Workshop 11: Child Mortality and Paediatric HIV
February 2014, Durban, South Africa.
The workshop was hosted by the Africa Centre for Health and Population Studies.
This study will be conducted with the joint participation of specialist birth cohorts in which children’s HIV status has been determined more accurately and frequently than has been possible in community-based cohorts.
We will seek to:
- assess levels and trends in age-specific mortality among children in the study populations, broken down by HIV status, survival and co-residence of parents
- determine levels and trends in age-specific HIV prevalence in infants and children
- use models developed in specialist birth cohort studies to interpret prevalence data and obtain estimates of likely levels of HIV incidence at birth, in infancy and early childhood
- estimate (directly or indirectly) age-specific mortality patterns and trends in HIV infected children, especially at older ages (5-15) not covered by specialist birth cohort data
- investigate use of care and prevention services (ANC, VCT, PMTCT and ART) by pregnant women and those who recently gave birth in the study communities, and describe the impact of these services on child mortality and infection
- analyse patterns of subsequent contraceptive use by women who received PMTCT
- estimate (directly or indirectly) levels and trends in vertical transmission of HIV from infected mothers to their children, analysed by maternal factors (age, parity and duration of infection); and by child’s age at infection in sites that do infant PCR testing
- verify models developed to adjust DHS data to allow for under-estimation of child mortality from retrospectively reported birth history data
Prior to the ALPHA network start-up, three cohort studies took part in a UNICEF-funded study to estimate population level impacts of HIV on child mortality [159-162]. Most cohorts used antibody detecting ELISA tests rather than virus-detecting PCR analysis, so could not measure infection in children directly, but could generate data on children’s mortality patterns classified by mother’s infection status. Mathematical methods were used to infer age-specific mortality in infected children from estimated levels of vertical transmission of HIV and mortality in children of uninfected mothers .
These patterns were used by UNAIDS to estimate the extent of paediatric HIV, deaths of children from AIDS and treatment needs . This study will update the findings of the earlier work, and will examine access to PMTCT services achieved in ALPHA study sites Detailed data on patterns of infection and survival in children are available from specialist birth cohorts set up to evaluate PMTCT interventions and to study the role of breastfeeding in HIV transmission [165-167].
However, these clinic-based cohorts and trials do not allow us to estimate population-level effects on child mortality. We will develop new methods for combining information from these two types of cohort, and use data on uptake of PMTCT services [168,169] to make robust estimates of population-level impacts on child health, verified using data from those cohort studies that can ascertain infection in children . By making separate estimates for infant mortality and for mortality of children aged 1-4 this will allows sites that measure HIV status of children using antibody tests to contribute data in the older age range, whilst sites that conduct DNA PCR testing of infants of HIV positive mothers can also contribute data on infants. Collaboration between the ALPHA network and the KIDS ART-LINC consortium that links studies following children receiving PMTCT has already begun, with funding from UNAIDS enabling preparatory work with the University of Bordeaux which heads this consortium [164,171].
UNAIDS are particularly interested in bringing together the ALPHA cohort studies and the clinic-based cohorts from the KIDS ART-LINC consortium to establish empirically-based representations of survival curves for children from birth up to teenage, with and without treatment, similar to the adult survival functions described in the first phase of ALPHA. Since numbers observed in any one site are small, this can only be done by pooling and comparing data across different studies. Researchers working in the Manicaland site developed mathematical models for adjusting child mortality estimates obtained in DHS and other cross-sectional studies to allow for the biases due to the under-representation of the experience of HIV infected mothers in retrospectively reported birth histories .

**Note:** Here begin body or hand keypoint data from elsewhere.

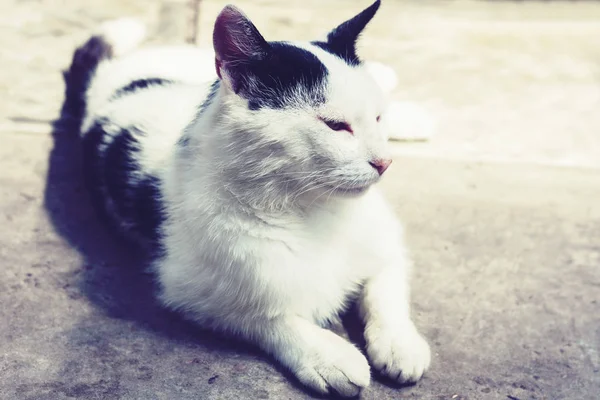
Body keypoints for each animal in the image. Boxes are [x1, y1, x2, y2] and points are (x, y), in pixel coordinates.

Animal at [63, 0, 432, 396]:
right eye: (335, 126)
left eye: (378, 118)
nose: (384, 162)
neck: (312, 208)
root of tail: (106, 77)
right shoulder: (190, 291)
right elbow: (267, 318)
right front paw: (327, 355)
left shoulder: (386, 243)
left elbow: (385, 293)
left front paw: (399, 344)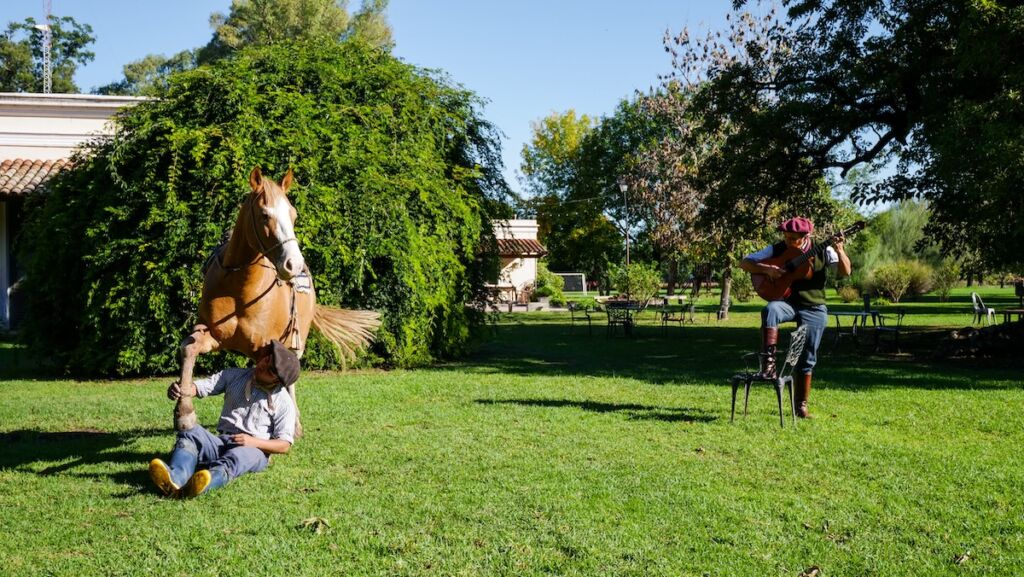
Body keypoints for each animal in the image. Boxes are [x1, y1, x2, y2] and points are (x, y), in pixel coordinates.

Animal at [172, 165, 380, 436]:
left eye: (293, 215)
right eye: (264, 215)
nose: (294, 264)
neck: (239, 289)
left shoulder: (268, 346)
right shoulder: (212, 333)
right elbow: (189, 348)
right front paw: (184, 413)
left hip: (297, 339)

The model has been tested against directly observed data in Manicaland, and this ALPHA workshop will give us the opportunity to validate it in other study settings. The Kisesa site in Tanzania has undertaken a WHO-funded study of family planning use following delivery by woman who received PMTCT . This revealed very low rates of use of contraception, even in HIV infected women who had received special counselling stressing the effectiveness of modern contraceptives in preventing further births of infected children.
This ALPHA network study will give us the opportunity to ascertain whether similarly low levels of family planning use are seen in women who have received PMTCT in other countries. Community-based measures of mortality of children of HIV infected women will inform policy makers about the effectiveness of PMTCT programmes outside of specially constructed trial settings. Since the reduction of child mortality is a Millennium Development Goal (#4) accurate measurements of trends, and an assessment of the contribution of PMTCT programmes to reversing stalled child mortality improvement due to the HIV epidemic will be an important tool for measuring progress in health improvement. Modellers have shown that the use of modern contraception by HIV infected mothers would be a very cost-effective way of avoiding the births of HIV infected children and reducing the orphanhood impact of HIV  so it would be useful for the ALPHA network to record the extent to which contraception is being used by HIV infected women who have already received PMTCT, and to identify the obstacles to contraceptive use.